:: TASK MATERIAL ::

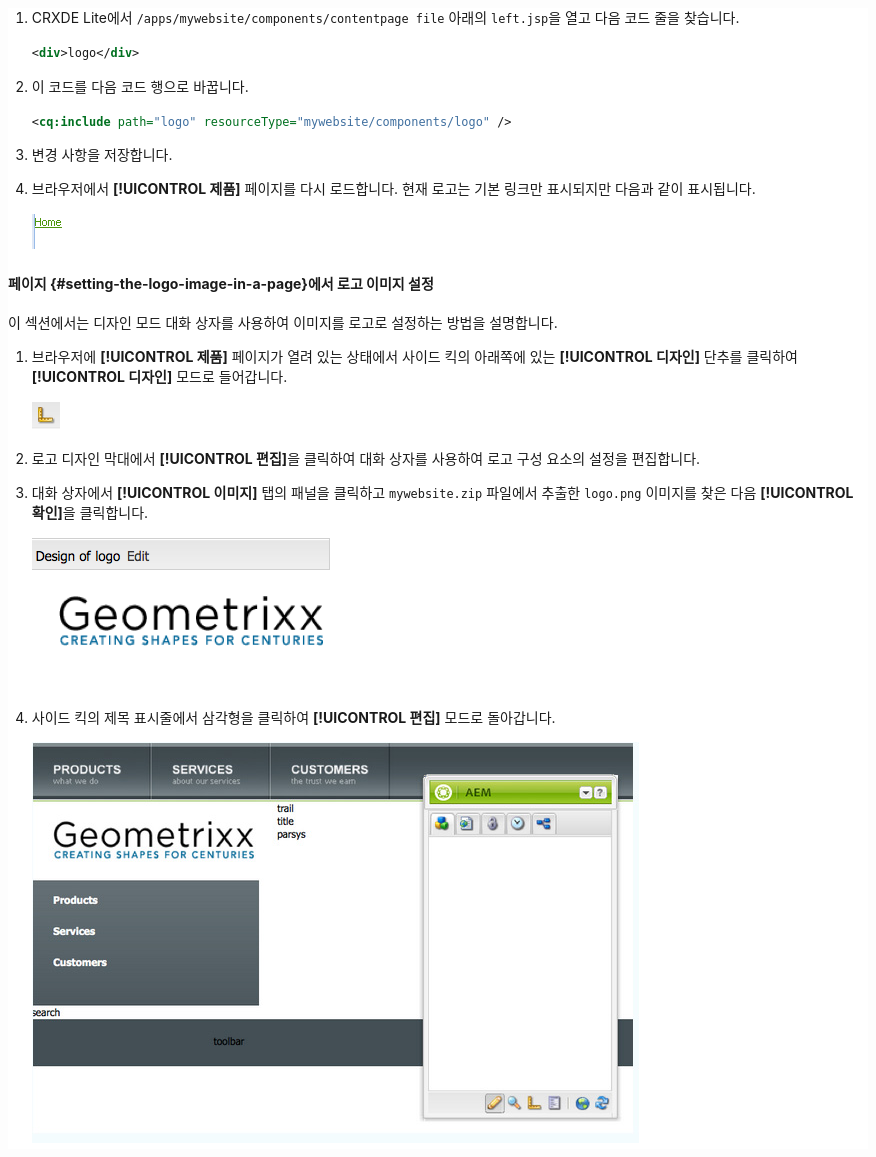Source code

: 1. CRXDE Lite에서 `/apps/mywebsite/components/contentpage file` 아래의 `left.jsp`을 열고 다음 코드 줄을 찾습니다.

   ```xml
   <div>logo</div>
   ```

1. 이 코드를 다음 코드 행으로 바꿉니다.

   ```xml
   <cq:include path="logo" resourceType="mywebsite/components/logo" />
   ```

1. 변경 사항을 저장합니다.
1. 브라우저에서 **[!UICONTROL 제품]** 페이지를 다시 로드합니다. 현재 로고는 기본 링크만 표시되지만 다음과 같이 표시됩니다.

   ![chlimage_1-123](assets/chlimage_1-123.png)

#### 페이지 {#setting-the-logo-image-in-a-page}에서 로고 이미지 설정

이 섹션에서는 디자인 모드 대화 상자를 사용하여 이미지를 로고로 설정하는 방법을 설명합니다.

1. 브라우저에 **[!UICONTROL 제품]** 페이지가 열려 있는 상태에서 사이드 킥의 아래쪽에 있는 **[!UICONTROL 디자인]** 단추를 클릭하여 **[!UICONTROL 디자인]** 모드로 들어갑니다.

   ![](do-not-localize/chlimage_1-10.png)

1. 로고 디자인 막대에서 **[!UICONTROL 편집]**&#x200B;을 클릭하여 대화 상자를 사용하여 로고 구성 요소의 설정을 편집합니다.
1. 대화 상자에서 **[!UICONTROL 이미지]** 탭의 패널을 클릭하고 `mywebsite.zip` 파일에서 추출한 `logo.png` 이미지를 찾은 다음 **[!UICONTROL 확인]**&#x200B;을 클릭합니다.

   ![chlimage_1-124](assets/chlimage_1-124.png)

1. 사이드 킥의 제목 표시줄에서 삼각형을 클릭하여 **[!UICONTROL 편집]** 모드로 돌아갑니다.

   ![chlimage_1-7](assets/chlimage_1-7.jpeg)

:::

- **TASK OBJECTIVE**:
Return each line of the material in which the string "assets" can be found.

- **TASK ANSWER**:
   ![chlimage_1-123](assets/chlimage_1-123.png)
   ![chlimage_1-124](assets/chlimage_1-124.png)
   ![chlimage_1-7](assets/chlimage_1-7.jpeg)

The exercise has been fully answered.